Copie sem alterações as linhas que vão do início dos registros até a linha que contém "Dadang Hermawan Serahkan Bantuan", incluindo esta última.

──────── Dados registrados ────────

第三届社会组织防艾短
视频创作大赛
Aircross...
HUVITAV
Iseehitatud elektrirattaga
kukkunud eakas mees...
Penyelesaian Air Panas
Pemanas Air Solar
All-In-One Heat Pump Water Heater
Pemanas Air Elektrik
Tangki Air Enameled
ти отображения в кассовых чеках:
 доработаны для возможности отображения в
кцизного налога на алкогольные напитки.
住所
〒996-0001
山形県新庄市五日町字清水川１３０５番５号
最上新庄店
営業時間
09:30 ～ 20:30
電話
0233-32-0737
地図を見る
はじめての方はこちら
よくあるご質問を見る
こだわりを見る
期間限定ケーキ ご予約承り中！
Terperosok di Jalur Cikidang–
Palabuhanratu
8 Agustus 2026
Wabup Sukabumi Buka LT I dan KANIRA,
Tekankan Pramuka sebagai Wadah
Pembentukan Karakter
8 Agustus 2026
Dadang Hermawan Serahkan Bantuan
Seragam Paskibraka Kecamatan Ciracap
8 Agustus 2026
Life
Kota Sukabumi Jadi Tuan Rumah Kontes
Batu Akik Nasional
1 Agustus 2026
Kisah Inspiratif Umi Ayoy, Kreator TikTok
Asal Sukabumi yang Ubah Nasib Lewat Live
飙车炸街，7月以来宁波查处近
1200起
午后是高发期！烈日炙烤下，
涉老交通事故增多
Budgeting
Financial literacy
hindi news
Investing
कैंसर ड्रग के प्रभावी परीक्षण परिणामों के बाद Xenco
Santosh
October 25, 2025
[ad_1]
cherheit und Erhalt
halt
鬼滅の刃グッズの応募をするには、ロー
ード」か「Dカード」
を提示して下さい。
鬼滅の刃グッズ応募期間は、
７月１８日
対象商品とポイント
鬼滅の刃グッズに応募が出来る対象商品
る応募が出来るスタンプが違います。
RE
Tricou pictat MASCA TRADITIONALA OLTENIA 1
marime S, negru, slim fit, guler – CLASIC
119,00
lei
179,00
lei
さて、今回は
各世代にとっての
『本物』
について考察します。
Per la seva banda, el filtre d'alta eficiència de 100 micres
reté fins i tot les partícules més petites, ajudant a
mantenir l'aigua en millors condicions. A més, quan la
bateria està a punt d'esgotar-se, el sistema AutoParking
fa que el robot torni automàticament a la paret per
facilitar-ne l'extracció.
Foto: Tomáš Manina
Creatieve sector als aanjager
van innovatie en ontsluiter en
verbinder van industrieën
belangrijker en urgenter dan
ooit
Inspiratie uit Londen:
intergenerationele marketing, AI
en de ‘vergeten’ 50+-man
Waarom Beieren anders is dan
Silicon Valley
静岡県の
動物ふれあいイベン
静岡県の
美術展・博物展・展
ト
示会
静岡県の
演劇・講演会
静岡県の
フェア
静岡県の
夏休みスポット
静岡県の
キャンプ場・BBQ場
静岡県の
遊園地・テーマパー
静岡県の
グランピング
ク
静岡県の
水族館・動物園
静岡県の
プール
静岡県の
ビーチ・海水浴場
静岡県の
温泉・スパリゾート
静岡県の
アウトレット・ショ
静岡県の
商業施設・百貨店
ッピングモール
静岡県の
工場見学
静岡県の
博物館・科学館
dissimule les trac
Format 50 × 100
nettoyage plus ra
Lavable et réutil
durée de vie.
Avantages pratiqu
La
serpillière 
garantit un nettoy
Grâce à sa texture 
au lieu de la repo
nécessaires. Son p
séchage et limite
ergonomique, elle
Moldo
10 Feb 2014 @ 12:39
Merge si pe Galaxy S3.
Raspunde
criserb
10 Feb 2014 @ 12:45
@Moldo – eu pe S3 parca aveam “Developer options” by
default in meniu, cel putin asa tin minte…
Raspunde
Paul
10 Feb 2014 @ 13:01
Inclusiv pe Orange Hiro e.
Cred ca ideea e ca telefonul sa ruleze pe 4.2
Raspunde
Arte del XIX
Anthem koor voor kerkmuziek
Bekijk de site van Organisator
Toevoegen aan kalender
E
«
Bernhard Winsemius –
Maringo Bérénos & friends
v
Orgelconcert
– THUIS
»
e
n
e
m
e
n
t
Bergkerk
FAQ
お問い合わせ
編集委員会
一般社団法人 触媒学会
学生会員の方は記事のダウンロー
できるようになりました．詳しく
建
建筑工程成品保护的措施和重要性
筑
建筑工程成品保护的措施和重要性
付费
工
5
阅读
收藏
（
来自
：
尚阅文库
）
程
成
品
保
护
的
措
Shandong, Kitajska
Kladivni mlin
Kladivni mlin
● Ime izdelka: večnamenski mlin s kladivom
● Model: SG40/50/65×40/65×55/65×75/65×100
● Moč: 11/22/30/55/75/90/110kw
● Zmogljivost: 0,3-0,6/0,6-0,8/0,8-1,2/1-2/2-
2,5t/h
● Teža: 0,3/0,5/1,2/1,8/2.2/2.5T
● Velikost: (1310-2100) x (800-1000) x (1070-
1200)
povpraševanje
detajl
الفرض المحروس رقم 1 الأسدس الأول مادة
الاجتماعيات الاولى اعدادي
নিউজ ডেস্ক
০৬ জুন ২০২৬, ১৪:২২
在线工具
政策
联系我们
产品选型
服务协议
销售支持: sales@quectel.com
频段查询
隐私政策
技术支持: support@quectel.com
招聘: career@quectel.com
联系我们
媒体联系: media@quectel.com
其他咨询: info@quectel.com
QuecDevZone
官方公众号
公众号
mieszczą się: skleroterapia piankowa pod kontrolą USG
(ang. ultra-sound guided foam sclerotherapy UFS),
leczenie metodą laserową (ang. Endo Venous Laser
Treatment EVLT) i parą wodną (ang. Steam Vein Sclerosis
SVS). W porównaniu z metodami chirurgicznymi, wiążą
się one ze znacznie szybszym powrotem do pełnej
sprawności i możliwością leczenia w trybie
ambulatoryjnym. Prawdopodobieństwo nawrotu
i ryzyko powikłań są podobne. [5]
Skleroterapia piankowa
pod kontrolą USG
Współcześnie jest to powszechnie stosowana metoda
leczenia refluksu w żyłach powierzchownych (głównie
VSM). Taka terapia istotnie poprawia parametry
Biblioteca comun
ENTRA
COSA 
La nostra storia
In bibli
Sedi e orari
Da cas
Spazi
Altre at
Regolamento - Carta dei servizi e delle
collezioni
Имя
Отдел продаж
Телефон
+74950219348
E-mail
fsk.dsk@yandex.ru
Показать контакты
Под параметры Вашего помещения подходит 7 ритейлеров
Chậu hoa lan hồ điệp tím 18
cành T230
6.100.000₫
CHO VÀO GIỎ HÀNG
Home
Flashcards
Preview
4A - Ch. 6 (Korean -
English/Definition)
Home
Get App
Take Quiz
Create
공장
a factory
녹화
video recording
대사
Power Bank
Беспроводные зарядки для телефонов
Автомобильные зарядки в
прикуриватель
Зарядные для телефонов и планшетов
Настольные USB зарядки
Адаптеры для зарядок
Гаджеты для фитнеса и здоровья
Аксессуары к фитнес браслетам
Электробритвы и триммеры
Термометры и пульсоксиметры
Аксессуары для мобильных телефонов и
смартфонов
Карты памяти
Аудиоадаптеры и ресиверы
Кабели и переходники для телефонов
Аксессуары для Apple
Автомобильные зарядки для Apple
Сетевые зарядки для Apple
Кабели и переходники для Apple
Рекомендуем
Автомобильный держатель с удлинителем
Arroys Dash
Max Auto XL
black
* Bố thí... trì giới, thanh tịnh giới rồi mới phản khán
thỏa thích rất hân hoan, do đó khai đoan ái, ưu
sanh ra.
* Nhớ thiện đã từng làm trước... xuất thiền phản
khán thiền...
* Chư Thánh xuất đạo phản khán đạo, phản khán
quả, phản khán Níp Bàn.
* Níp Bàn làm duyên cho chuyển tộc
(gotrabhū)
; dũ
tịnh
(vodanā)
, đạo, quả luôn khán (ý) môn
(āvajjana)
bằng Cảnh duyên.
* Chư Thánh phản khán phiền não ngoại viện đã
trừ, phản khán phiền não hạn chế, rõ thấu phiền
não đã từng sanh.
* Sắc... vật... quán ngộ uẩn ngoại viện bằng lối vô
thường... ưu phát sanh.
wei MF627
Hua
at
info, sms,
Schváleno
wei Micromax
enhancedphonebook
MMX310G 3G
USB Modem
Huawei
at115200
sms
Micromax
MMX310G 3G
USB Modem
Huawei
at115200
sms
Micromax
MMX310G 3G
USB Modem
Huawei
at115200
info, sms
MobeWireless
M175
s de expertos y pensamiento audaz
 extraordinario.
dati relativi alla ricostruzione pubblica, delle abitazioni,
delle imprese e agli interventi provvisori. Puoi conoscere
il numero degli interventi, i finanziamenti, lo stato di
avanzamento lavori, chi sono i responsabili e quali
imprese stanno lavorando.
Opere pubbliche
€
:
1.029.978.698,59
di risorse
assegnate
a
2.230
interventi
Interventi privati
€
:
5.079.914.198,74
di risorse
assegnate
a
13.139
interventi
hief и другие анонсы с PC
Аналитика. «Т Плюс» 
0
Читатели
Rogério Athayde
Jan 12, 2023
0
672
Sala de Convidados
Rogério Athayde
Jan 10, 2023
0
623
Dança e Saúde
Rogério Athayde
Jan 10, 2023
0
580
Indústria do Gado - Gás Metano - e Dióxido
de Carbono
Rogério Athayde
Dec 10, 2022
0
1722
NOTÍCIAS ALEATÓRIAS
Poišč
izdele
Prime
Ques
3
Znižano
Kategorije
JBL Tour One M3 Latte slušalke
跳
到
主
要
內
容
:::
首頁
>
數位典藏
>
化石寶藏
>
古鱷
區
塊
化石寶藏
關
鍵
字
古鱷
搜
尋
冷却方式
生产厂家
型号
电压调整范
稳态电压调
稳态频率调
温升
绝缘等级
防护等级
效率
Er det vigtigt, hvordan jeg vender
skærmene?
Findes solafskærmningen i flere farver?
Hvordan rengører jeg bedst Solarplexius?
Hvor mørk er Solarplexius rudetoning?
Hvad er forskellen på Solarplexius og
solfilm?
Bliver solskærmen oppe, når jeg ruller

────────

## Resolução do exercício
第三届社会组织防艾短
视频创作大赛
Aircross...
HUVITAV
Iseehitatud elektrirattaga
kukkunud eakas mees...
Penyelesaian Air Panas
Pemanas Air Solar
All-In-One Heat Pump Water Heater
Pemanas Air Elektrik
Tangki Air Enameled
ти отображения в кассовых чеках:
 доработаны для возможности отображения в
кцизного налога на алкогольные напитки.
住所
〒996-0001
山形県新庄市五日町字清水川１３０５番５号
最上新庄店
営業時間
09:30 ～ 20:30
電話
0233-32-0737
地図を見る
はじめての方はこちら
よくあるご質問を見る
こだわりを見る
期間限定ケーキ ご予約承り中！
Terperosok di Jalur Cikidang–
Palabuhanratu
8 Agustus 2026
Wabup Sukabumi Buka LT I dan KANIRA,
Tekankan Pramuka sebagai Wadah
Pembentukan Karakter
8 Agustus 2026
Dadang Hermawan Serahkan Bantuan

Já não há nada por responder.